• [Passage shown]:
====

Steve Brandt, Star Tribune

May 30, 2002


A consultant is suggesting that Minneapolis merge development, planning and other tasks into a new office that would supervise everything from patching streets to giving immunizations to easing the path for developers.

The preliminary recommendations by the firm McKinsey & Co. have been floating around City Hall for several weeks but have been held within a small circle. Final findings won't be ready until mid-June. Mayor R.T. Rybak said that the report will get a thorough public airing then.

McKinsey previously indicated that while the city has spent considerably on development-for instance, by subsidizing new buildings-it has shown limited progress on housing and job creation.

Rybak praised the analysts for "exceptional work" in making recommendations based on his campaign themes of making development more responsive to citizen priorities. The proposed Office of Community Planning and Economic Development would aim to ease the process for both residents and developers while ensuring that planning priorities influence the outcome.

As envisioned, the office would bring together the Minneapolis Community Development Agency (MCDA), the Planning Department and the Neighborhood Revitalization Program (NRP). But it also would encompass the city's public-health operations and eventually its Public Works Department. Some council members are balking over including Public Works, except perhaps for transportation planning.

McKinsey's initial recommendations would splinter the MCDA a semi-independent but oft-criticized development agency-into three new departments. One, called Development Services, would be a one-stop starting point to walk developers through the city's regulatory thicket. Another would handle the financing and management of housing development, and the third would work on creating and financing jobs and businesses.

The changes would bring the agency more directly under city administrative control, which would require changes in state law

Of the current two Planning Department wings, the one focused on development would join the new Development Services department, and the one working with neighborhoods would join NRP staff in a Neighborhood and Community Planning Department.

Meanwhile, a new Human Development Department would include existing public health and employment programs. Finally, the proposal envisions the eventual addition of public-works functions to the new office as a Community Services Department.

====

• [Directive]: Pick up the article on the proposed Minneapolis development office after its final sentence and keep writing it. These entries come from a separate source.

• [Records from a data source]:
====

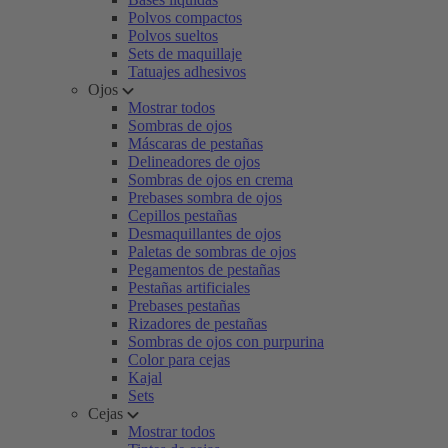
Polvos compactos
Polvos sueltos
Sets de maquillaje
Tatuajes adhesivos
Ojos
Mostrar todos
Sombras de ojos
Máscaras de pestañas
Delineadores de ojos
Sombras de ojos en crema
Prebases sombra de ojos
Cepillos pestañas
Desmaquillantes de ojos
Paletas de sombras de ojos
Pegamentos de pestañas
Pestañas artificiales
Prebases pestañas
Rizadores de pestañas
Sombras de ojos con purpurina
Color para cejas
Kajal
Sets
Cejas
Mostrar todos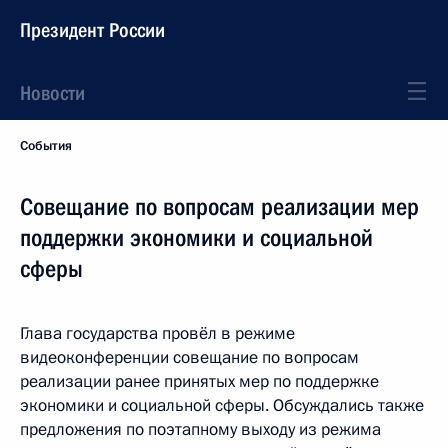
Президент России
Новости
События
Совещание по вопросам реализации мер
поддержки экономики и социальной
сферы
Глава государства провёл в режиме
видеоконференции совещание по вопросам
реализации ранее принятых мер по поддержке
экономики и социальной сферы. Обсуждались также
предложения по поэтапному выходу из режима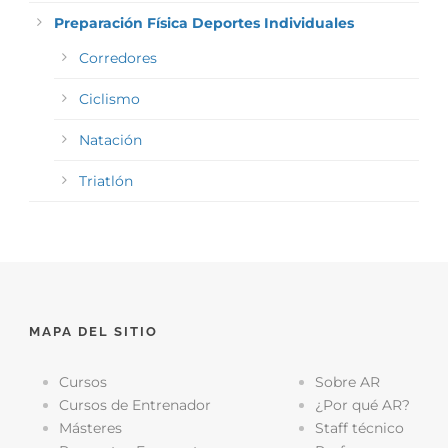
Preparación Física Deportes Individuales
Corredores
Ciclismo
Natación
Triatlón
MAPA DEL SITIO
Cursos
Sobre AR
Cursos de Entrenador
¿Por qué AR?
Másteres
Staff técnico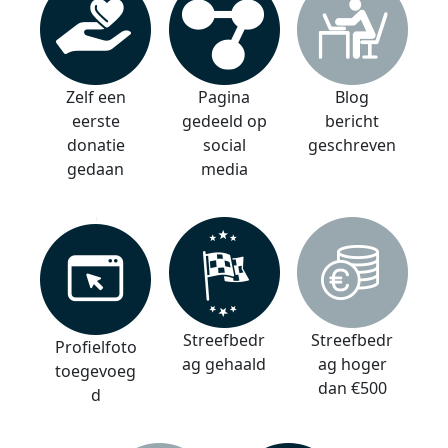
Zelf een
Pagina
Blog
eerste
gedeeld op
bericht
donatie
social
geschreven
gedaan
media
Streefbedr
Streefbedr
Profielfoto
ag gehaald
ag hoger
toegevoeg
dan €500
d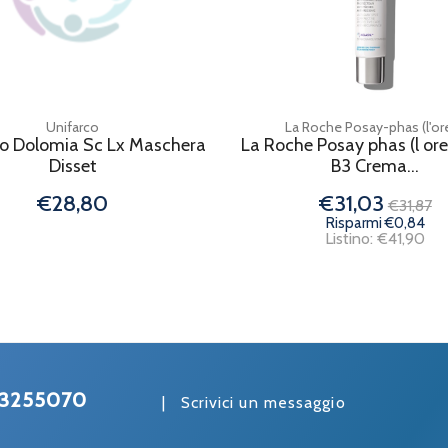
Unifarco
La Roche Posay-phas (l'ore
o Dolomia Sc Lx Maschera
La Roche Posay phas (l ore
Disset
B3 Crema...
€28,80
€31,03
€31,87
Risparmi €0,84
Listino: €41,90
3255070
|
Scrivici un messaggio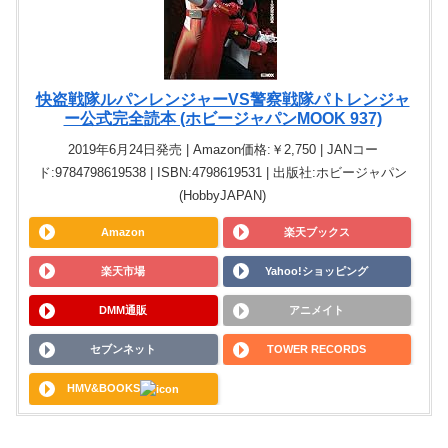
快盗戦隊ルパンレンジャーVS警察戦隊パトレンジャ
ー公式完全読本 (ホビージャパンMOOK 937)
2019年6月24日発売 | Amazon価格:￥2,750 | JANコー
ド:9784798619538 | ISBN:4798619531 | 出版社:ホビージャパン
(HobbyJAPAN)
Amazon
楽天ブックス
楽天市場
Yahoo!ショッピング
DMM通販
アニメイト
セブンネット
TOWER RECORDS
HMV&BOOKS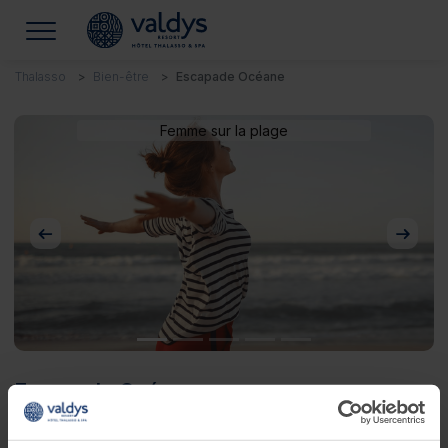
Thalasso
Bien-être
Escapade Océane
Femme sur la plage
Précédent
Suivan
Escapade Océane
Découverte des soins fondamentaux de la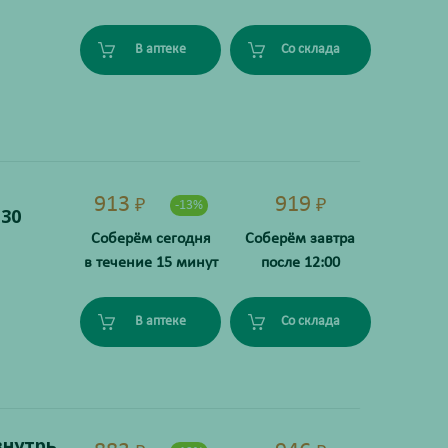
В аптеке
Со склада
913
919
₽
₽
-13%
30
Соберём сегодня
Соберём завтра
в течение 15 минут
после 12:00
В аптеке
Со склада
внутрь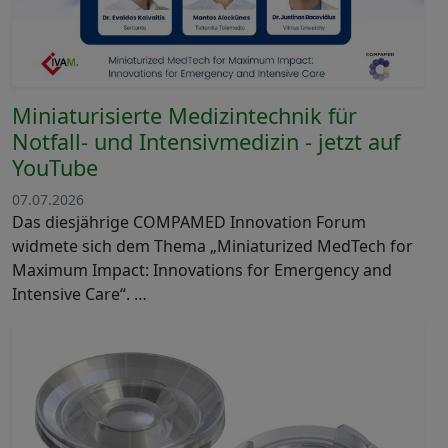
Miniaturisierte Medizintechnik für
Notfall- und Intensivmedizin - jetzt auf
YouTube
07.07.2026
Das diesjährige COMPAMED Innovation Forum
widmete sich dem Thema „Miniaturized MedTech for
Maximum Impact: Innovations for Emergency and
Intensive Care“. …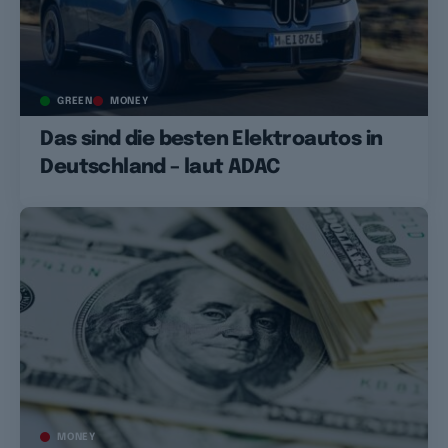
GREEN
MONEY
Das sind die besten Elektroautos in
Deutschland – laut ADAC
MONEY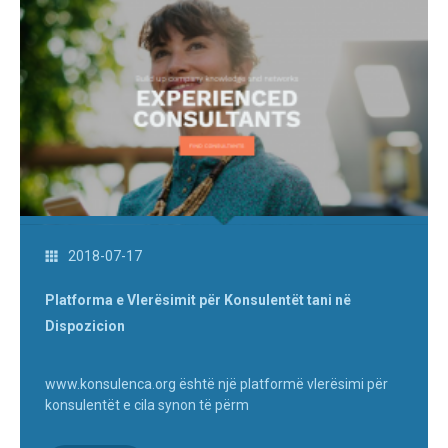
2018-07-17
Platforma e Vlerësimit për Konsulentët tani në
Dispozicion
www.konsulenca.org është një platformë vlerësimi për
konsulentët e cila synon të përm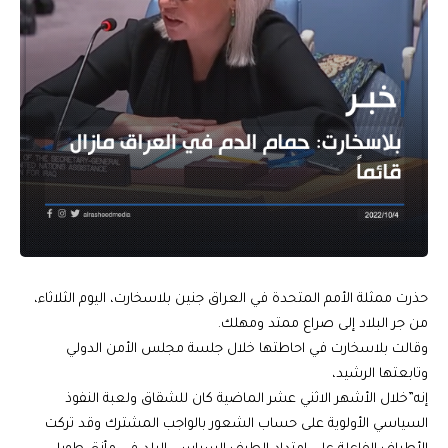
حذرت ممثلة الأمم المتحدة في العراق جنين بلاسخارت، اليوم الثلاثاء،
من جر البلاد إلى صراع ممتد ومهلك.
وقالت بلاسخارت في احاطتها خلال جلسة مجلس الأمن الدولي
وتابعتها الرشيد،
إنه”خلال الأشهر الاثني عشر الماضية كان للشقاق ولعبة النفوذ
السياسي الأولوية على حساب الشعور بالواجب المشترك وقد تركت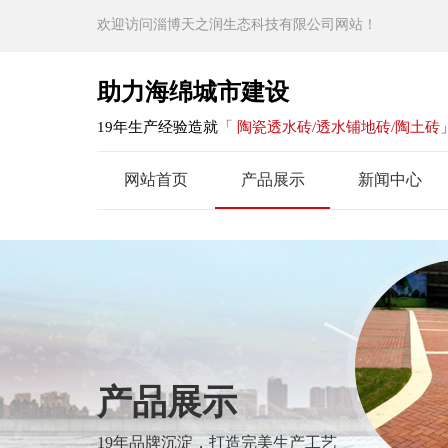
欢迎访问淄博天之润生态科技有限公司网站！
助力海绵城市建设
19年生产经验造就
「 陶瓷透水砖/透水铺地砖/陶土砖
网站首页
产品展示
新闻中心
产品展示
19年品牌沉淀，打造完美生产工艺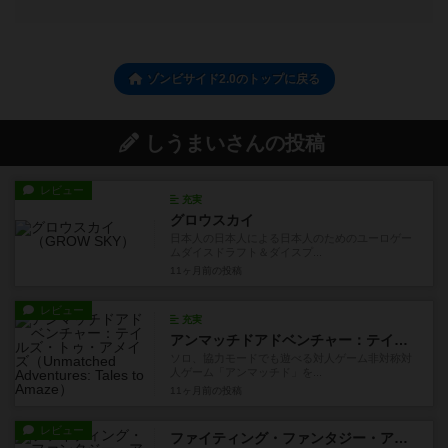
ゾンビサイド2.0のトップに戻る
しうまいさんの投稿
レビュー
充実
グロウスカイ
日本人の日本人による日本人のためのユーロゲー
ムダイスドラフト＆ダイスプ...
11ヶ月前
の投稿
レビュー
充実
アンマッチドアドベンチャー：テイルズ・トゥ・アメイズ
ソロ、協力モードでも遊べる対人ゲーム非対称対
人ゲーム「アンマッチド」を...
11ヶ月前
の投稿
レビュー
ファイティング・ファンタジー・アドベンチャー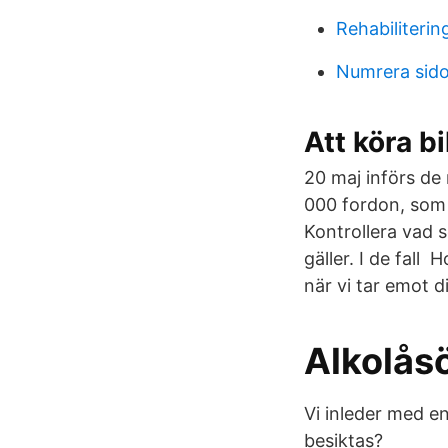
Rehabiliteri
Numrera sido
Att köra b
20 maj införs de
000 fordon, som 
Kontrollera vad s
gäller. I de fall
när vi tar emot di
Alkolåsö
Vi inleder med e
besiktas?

====

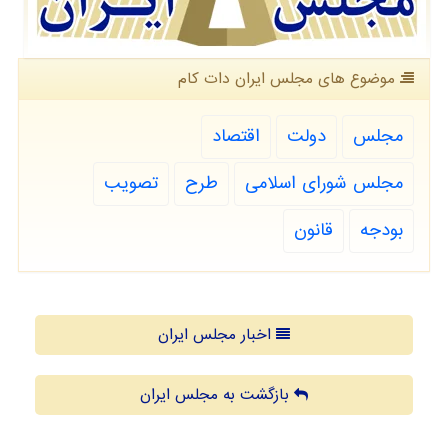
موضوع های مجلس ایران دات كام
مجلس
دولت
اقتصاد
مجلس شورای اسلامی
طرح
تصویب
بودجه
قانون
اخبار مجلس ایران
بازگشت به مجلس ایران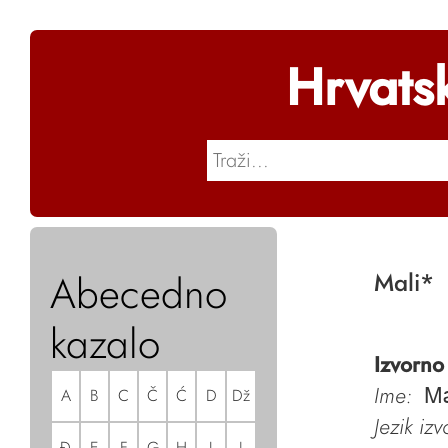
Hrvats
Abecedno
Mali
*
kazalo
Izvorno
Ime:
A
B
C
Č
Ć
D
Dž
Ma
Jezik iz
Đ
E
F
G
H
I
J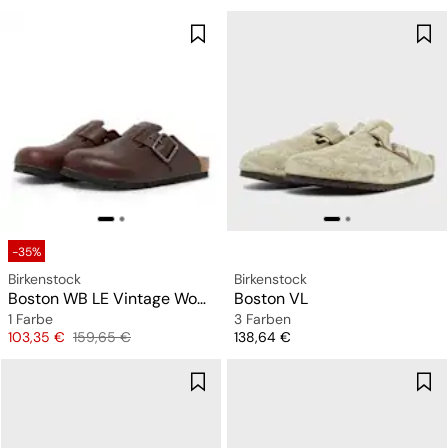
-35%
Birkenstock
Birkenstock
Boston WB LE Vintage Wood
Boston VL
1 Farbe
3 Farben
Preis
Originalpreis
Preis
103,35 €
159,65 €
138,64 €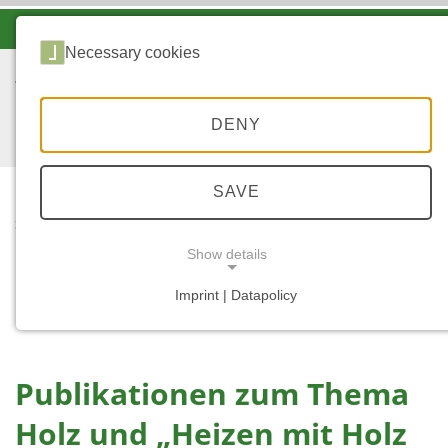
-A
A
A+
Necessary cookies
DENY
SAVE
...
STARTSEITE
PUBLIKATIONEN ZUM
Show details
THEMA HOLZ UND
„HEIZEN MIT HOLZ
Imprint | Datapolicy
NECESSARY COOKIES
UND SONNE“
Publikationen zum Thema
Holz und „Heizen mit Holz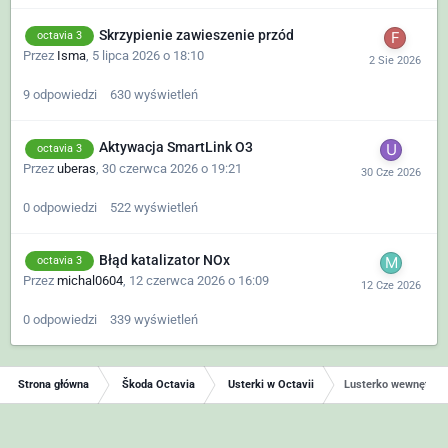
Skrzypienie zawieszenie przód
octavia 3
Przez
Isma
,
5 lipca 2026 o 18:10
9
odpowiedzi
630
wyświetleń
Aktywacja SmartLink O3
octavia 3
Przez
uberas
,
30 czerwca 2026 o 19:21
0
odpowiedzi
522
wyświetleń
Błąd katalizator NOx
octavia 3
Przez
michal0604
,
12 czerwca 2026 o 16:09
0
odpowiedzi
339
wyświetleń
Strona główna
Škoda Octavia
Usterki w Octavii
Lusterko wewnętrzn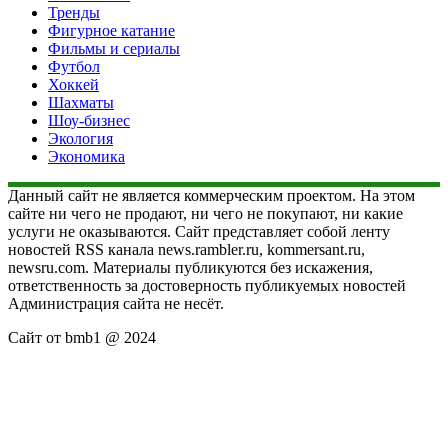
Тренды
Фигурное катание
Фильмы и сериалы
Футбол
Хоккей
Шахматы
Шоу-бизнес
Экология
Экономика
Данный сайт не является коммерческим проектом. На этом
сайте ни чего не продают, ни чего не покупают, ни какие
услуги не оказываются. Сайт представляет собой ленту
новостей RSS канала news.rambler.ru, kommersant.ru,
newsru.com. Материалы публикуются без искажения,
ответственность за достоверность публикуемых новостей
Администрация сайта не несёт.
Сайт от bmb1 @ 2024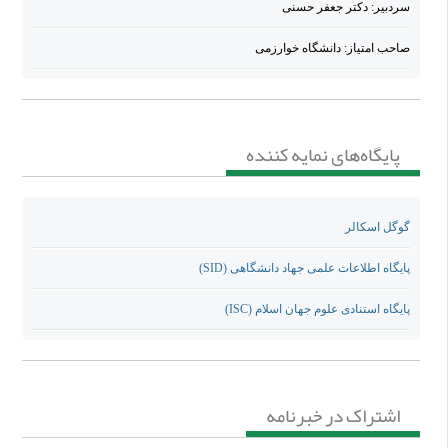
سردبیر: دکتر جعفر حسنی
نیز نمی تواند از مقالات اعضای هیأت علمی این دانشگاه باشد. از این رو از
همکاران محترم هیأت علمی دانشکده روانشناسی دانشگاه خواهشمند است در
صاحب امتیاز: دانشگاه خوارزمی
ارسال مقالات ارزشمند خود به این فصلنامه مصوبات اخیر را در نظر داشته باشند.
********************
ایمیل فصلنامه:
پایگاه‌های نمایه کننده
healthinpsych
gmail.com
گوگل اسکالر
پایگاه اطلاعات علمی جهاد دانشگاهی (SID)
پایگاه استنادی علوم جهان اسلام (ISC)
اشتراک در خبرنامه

====

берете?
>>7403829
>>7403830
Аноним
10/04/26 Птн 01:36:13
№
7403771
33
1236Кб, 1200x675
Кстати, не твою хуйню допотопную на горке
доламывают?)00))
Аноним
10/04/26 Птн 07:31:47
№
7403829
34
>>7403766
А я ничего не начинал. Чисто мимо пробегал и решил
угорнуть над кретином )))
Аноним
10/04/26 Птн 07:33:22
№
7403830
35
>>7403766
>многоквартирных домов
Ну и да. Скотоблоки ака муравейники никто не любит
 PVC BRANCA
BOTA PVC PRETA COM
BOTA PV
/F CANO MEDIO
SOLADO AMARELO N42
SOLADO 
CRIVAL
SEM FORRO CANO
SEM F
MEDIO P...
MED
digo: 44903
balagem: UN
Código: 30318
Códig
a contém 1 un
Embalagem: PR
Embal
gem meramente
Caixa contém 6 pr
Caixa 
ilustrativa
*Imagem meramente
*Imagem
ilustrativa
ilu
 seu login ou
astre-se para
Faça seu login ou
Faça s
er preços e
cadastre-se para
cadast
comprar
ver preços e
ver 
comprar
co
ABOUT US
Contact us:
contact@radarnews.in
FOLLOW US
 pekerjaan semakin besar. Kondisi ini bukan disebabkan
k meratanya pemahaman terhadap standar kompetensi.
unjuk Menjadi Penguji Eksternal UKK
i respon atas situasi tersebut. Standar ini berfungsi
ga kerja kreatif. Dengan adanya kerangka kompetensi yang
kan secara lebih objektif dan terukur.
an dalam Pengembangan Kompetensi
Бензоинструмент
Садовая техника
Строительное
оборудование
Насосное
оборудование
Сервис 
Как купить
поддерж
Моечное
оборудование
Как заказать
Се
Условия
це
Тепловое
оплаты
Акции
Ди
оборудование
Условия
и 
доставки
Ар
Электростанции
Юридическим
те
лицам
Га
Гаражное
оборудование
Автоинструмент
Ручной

====

• [Task output]:
Initial reactions

Rybak and aides cautioned that McKinsey's preliminary recommendations may change based on feedback from council members and department heads whom the firm has briefed over the past several weeks.

"This may or may not be where the public wants to go . . . or where the mayor or council want to go," he said.

Council Member Robert Lilligren praised the McKinsey work as "incredibly thorough" but said the full council needs to discuss the issues before it creates a new office to supervise six departments.

He and Council Member Barbara Johnson question the need to shift the Public Works Department, which plows and paves streets, cleans sewers and maintains much of the city's infrastructure. That may have overstepped McKinsey's marching orders, Johnson said.

The firm volunteered its time to study the city's development strategies.

Some council members have complained that the process for addressing preliminary suggestions by McKinsey hasn't been fully laid out to make sure that all council members get a voice.

Robert Miller, the city's NRP director, said the proposed reorganization would change that program's model. It has been an interjurisdictional program involving outside agencies like Hennepin County and the Minneapolis schools. The program is intended to spend $400 million over up to 25 years to address priorities set by neighborhoods.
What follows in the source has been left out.